Monday, July 31, 2006

Boston Scientific Settles With St. Jude -- or why Medical Device Litigation is Like the Battle of Verdun

The Battle of Verdun was the longest battle of WWI -- 10 months long -- and the second bloodiest -- 250,000 killed and 500,000 wounded. The German general, Erich von Falkenhayn, believed that he could defeat the French if they suffered enough casualties.
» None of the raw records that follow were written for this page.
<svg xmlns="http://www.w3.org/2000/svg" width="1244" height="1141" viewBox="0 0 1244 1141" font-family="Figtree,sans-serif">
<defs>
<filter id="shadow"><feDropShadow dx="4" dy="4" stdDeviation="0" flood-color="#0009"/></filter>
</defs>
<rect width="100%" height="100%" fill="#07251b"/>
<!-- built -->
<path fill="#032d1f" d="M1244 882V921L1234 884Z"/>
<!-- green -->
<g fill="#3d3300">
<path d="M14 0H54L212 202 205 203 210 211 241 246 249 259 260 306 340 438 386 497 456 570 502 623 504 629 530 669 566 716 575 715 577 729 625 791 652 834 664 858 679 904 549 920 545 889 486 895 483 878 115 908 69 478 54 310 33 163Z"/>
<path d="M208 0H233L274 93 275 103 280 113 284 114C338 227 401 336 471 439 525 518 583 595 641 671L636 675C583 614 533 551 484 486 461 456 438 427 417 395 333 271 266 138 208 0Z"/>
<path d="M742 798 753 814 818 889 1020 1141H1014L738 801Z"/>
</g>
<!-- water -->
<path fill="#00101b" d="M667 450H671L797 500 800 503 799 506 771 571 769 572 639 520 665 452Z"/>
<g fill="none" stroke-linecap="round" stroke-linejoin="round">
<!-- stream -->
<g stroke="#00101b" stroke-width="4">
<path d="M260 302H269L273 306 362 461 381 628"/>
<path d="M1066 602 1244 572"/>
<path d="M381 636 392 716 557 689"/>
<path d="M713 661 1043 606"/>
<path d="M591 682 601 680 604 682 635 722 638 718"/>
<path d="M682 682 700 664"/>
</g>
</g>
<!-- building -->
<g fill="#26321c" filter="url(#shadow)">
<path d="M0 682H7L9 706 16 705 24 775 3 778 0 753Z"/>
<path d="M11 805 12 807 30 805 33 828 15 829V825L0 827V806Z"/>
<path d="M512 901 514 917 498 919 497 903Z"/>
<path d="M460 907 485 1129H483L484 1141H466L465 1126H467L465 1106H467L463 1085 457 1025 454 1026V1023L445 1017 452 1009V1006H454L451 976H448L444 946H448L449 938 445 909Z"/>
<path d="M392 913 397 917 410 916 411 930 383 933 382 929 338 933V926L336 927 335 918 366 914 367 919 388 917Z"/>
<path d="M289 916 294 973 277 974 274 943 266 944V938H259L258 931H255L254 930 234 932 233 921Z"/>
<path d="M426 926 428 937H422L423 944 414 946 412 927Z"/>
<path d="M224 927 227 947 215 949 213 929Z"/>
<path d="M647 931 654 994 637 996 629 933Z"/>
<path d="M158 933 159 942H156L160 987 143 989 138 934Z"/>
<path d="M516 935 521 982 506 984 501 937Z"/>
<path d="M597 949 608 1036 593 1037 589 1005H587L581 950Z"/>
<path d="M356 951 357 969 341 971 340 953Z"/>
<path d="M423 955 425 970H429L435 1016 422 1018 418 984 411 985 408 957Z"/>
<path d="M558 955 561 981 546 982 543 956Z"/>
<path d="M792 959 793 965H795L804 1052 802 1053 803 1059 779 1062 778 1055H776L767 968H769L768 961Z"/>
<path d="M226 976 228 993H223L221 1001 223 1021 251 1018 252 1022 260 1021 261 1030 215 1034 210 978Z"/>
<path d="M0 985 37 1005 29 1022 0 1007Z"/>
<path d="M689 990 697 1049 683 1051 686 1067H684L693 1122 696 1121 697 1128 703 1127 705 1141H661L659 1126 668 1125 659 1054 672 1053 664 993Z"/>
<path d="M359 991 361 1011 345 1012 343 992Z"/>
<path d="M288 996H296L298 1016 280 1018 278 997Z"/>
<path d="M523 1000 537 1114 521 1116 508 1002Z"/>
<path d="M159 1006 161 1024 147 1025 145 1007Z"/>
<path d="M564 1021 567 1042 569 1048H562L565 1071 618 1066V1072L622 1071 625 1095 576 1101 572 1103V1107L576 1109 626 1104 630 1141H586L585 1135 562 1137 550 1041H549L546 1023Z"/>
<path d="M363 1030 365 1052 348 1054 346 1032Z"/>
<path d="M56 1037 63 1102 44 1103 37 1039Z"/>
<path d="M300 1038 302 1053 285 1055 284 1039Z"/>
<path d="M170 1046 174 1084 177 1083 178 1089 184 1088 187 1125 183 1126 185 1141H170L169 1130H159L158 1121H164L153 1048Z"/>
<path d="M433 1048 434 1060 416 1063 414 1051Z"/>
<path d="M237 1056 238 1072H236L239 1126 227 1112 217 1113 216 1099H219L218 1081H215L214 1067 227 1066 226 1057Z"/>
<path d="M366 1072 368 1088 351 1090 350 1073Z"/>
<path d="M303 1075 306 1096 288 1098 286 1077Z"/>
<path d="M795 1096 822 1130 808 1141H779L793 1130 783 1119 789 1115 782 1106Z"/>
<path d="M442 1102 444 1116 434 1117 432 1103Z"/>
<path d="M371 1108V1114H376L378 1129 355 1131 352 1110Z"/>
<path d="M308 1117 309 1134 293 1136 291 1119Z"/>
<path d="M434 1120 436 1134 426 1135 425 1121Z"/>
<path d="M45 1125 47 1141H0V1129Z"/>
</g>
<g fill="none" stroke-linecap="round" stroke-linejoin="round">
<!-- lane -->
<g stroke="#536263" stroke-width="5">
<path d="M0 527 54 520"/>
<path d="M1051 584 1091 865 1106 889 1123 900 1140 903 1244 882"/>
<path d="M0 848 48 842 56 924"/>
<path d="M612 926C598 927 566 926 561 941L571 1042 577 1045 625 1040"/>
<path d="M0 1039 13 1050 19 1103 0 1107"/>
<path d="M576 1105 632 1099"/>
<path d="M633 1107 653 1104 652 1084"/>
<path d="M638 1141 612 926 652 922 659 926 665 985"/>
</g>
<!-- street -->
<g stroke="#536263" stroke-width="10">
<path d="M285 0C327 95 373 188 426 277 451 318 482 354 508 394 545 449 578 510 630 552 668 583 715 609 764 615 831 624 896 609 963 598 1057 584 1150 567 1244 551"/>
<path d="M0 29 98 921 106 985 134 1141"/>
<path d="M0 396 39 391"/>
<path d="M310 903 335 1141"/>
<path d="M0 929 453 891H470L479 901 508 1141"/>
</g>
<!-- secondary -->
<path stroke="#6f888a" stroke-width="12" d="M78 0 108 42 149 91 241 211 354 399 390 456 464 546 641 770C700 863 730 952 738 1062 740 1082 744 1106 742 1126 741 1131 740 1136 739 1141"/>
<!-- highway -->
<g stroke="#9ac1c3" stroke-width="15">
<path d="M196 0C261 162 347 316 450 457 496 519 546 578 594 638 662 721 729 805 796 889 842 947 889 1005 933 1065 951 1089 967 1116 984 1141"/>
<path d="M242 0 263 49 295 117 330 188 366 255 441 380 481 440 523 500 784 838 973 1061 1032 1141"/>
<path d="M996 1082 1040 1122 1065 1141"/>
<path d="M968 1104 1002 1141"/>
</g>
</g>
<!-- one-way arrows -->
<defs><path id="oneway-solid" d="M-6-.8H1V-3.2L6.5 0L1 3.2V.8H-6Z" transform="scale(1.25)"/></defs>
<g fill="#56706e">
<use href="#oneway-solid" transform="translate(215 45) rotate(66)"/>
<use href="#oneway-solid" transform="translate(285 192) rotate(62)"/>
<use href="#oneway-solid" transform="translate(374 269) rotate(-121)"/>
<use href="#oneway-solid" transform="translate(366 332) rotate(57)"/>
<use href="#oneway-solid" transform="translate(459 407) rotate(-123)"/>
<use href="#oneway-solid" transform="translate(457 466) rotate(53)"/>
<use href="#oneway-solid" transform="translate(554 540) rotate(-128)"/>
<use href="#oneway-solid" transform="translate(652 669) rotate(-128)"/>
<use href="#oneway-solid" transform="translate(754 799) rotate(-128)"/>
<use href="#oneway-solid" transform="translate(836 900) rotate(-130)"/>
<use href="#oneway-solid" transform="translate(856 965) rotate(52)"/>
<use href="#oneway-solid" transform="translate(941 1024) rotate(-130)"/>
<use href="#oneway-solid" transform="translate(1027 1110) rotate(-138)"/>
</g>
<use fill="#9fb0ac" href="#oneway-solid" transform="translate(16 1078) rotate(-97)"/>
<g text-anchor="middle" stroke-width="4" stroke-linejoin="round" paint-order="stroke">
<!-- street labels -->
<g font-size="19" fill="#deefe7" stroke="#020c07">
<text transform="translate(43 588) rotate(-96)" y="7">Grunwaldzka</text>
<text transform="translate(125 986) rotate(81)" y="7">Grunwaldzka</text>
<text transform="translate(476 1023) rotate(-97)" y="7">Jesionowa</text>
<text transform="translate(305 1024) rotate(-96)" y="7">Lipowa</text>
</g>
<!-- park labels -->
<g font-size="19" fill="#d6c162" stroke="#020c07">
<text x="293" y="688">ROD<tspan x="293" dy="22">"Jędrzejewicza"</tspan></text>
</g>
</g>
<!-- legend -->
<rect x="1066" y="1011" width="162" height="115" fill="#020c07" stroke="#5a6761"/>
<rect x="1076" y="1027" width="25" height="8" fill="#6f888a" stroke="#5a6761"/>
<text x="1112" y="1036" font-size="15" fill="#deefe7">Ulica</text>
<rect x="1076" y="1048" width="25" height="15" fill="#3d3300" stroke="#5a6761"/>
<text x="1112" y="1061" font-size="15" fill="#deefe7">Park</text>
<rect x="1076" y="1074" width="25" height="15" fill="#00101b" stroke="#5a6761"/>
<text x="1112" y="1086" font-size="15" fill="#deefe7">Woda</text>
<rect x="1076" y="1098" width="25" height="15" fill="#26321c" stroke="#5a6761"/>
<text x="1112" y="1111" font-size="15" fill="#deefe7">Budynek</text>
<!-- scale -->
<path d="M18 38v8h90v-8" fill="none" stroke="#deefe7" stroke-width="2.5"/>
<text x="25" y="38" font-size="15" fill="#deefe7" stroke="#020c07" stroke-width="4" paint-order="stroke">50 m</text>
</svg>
He planned to attack a position from which the French could not retreat and fight a battle of attrition. After massive artillery fire and the use of poison gas, the battle ended with the German army being forced back to its starting position, with both the French general and the German commander long having since been sacked.

I was reminded of this battle when I saw, in the Minneapolis Star Tribune, that medical device giants Boston Scientific and St. Jude have finally decided to stop the biggest waste of corporate resources - one case going back to 1996 - and the greatest goldmine for patent litigators since Lemelson invented the submarine patent. Famous for spending more time and money suing each other than inventing pacemakers, and, with their interlocking series of cross-country battles, basically fighting each other to a standstill, someone clearly finally got some sense.

Now, this blog is dedicated to the economic utilization of patents. And I'm never one to shy away from a good fight. But this particular sumo match did nothing for competition or innovation, as far as I can tell, and benefited no one but the lawyers.